午前中の会議を終え、使用した資料を手に廊下を歩きながら、ふと窓の前で足を止めて空を見上げる。

「織田くん……元気かな」

織田くんも雲ひとつない青空を、どこかで眺めているだろうか。

ちょうど会社は昼休みを迎え、チャイムが鳴り響く。再び足を進めオフィスへ戻っていると、スマホが鳴った。

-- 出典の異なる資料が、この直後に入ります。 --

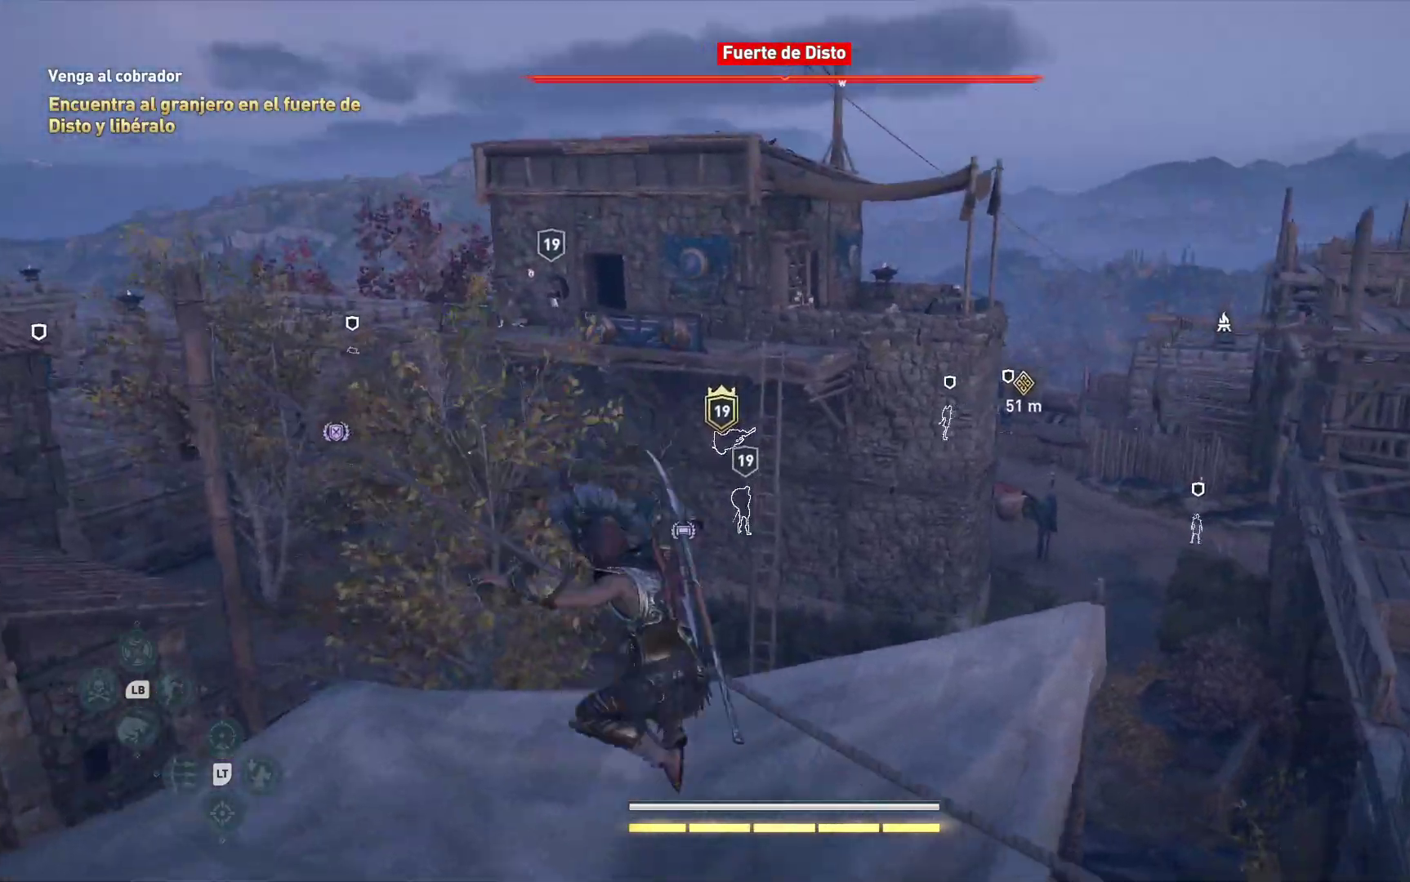
{"buttons": [], "left_stick": "up-right", "right_stick": "center", "events": [[217, "left_stick", "up-right"], [333, "A", "down"], [383, "A", "up"]]}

その音に身体を震わせ、相手を確認するとため息が漏れる。そのまま電話に出ることなく通話終了ボタンを押した。

* * *

事の始まりは、織田くんと会えなくなって一ヵ月後のことだった。仕事が終わり、帰宅して夕食の準備をしていると登録されていない番号から電話がかかってきたんだ。

「誰だろう」

登録はしていないけれど、なんとなく見覚えのある番号に恐る恐る電話に出た。

「もしもし」

火を止めながら出たものの、すぐに言葉が返ってこない。もしかしてイタズラ電話だろうか。

「あの、切りますよ」

なにも言わない電話の主に言い切ろうとした時――。